Resulta difícil imaginar que desencarnó -pese a su conversión al budismo- o que reencarnó -¿en quién o en qué?- porque cuando uno piensa en Allen Ginsberg piensa en cuerpo, piel, pura presencia de la carne, puesta en escena en vivo y en desnudo en recitales de poesía, en imágenes fotográficas que dieron la vuelta al mundo… La primera vez que leí «Aullido» también pude ver su imagen desnuda, todo un San Beatnik calvo de barba oscura, profético, transgresor, en la foto que ilustraba un artículo firmado por T.K. (Tamara Kamenszain) en la revista 2001, junio de 1973. Un año después pude verlo en persona en un recital de poesía en San Francisco junto a jóvenes Gregory Corso y Diane Di Prima, entre otros que no recuerdo, vestido con una larga túnica de colores. Ginsberg cantó sus propios poemas con una voz terrible, muchas veces fuera de tono, mientras tocaba lo que me pareció un organito y que quizá fuese su armonio, ese viejo instrumento que solía llevar a sus recitales, como si fuese un clown que se las arregla para no tomarse en serio a sí mismo hasta un punto tal en el que no hay más remedio que tomárselo en serio.
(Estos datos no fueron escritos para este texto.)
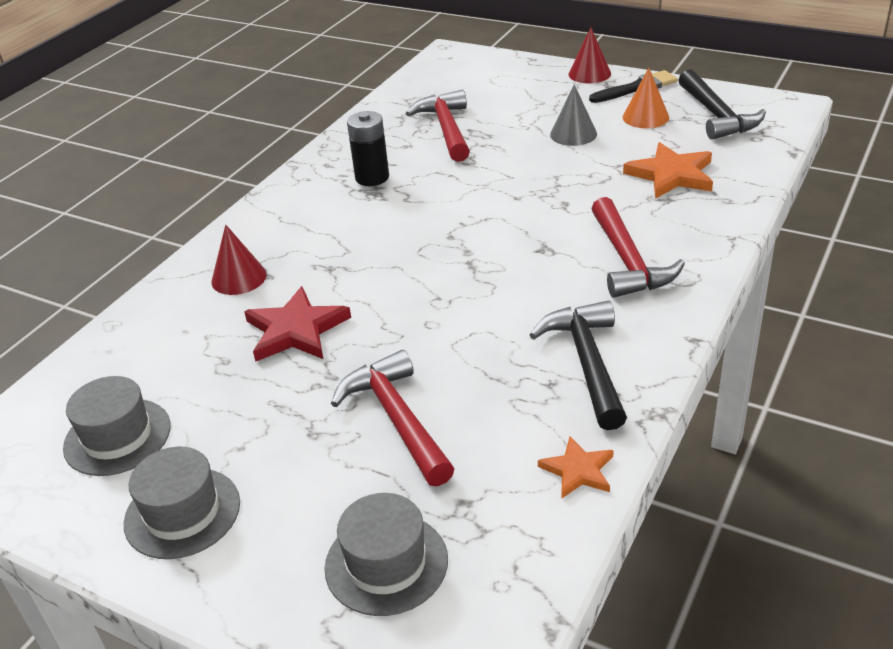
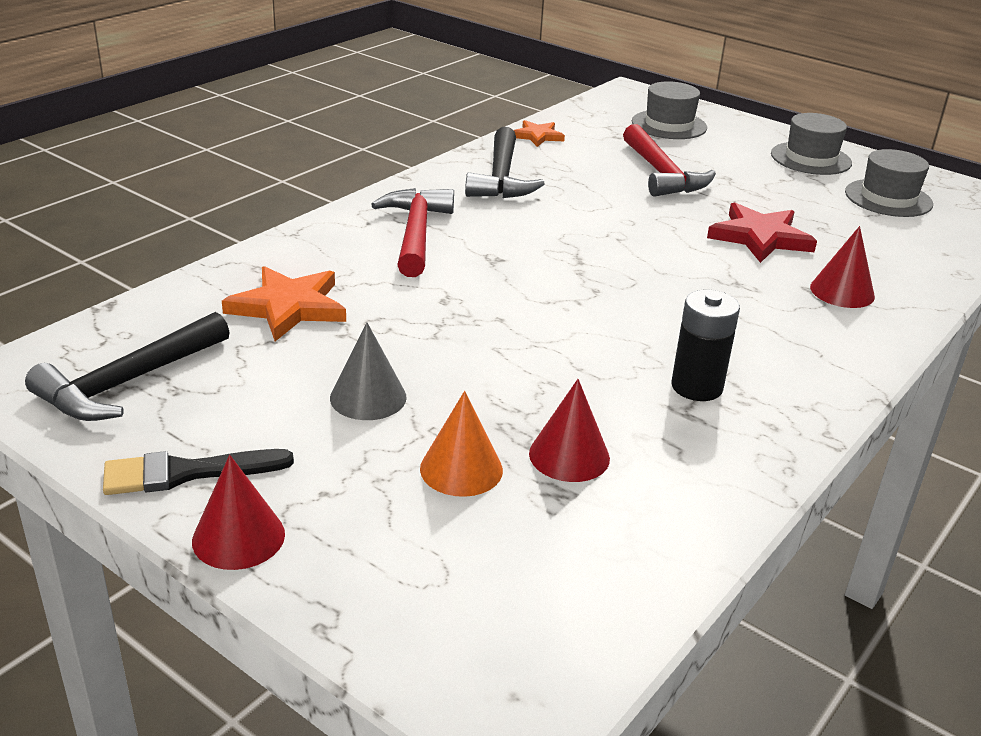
camera: 175 degrees left, 5 degrees down
red hammer [406,90,470,162] -> red cone [529,379,610,482]
orange cone [623,68,669,128] -> orange cone moved to [420,391,503,497]
black hammer [679,69,766,140] -> black hammer turned 135 degrees counterclockwise [25,312,230,421]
Debo agregar que en ese tiempo mi conocimiento del inglés era tan pobre que apenas si podía distinguir alguna que otra palabra suelta de cada poema. Pero no importa: allí estaba en presencia del mito y con eso me bastaba.

Escribí un texto de despedida el año en que se fue en su viaje de ida, 1997, que salió en la revista La Gandhi Argentina, publicada por la librería Gandhi y editada por María Moreno, del que extraje parte de este primer párrafo. En ese número -el 2, noviembre del 97- junto a la desgrabación de una entrevista a Ginsberg publicada en la revista californiana Magical Blend en 1995, también apareció la nota «El verbo to beat» de Tamara K. en la que ella contaba que tendría unos 19 años cuando pegó en la pared de su cuarto la foto de ese hombre desnudo, «más parecido por la larga barba y el poco pelo enmarañado a un linyera que a un sex-symbol para adolescentes». Tamara también decía: «Perlongher, entre nosotros, es lo más ginsbergiano que se puede encontrar hoy. Esa furia compulsiva para hacer que un verso repita la misma verdad cambiada hasta el cansancio es un motor de su ya mítico Cadáveres, ese himno que los chicos que deambulan por Corrientes conocen de memoria. Por otra parte, hace más de un siglo que Whitman escribió su Canto a mí mismo, ese otro himno que Borges confiesa haber leído hasta el cansancio en su juventud. Son aullidos que se trasmiten como música. De generación en generación. Y que aunque estén de moda en una época vuelven a golpear siempre, insisten, se repiten (como los Beatles, que patentaron el verbo to beat más allá de la literatura para que siempre pueda volver, intacto, a ella)».

En cuanto a mi texto, terminaba diciendo:

Y hoy, que habrá que pensarlo seriamente fuera de la carne, fuera de su cuerpo, pura palabra descarnada, puro texto impreso sin voz física, uno podría auto complacerse con la idea de que el poeta/que era/búdico/pacifista se ha reencarnado en quienes -pero ¿quiénes?- «lo siguen». Pero la imaginación debe rendirse ante la evidencia: Allen Ginsberg, inspirador de varias generaciones de viajeros a dedo sobre la superficie de América y de exploradores a pulmón por el espacio extraterrestre de la mente, desde el 5 de abril se despidió de todos para lanzarse a realizar su viaje más fabuloso, su aventura más exótica, su exploración más riesgosa -desde allí no ha vuelto para contarlo, al menos no como Allen Ginsberg, al menos no como él lo contaría.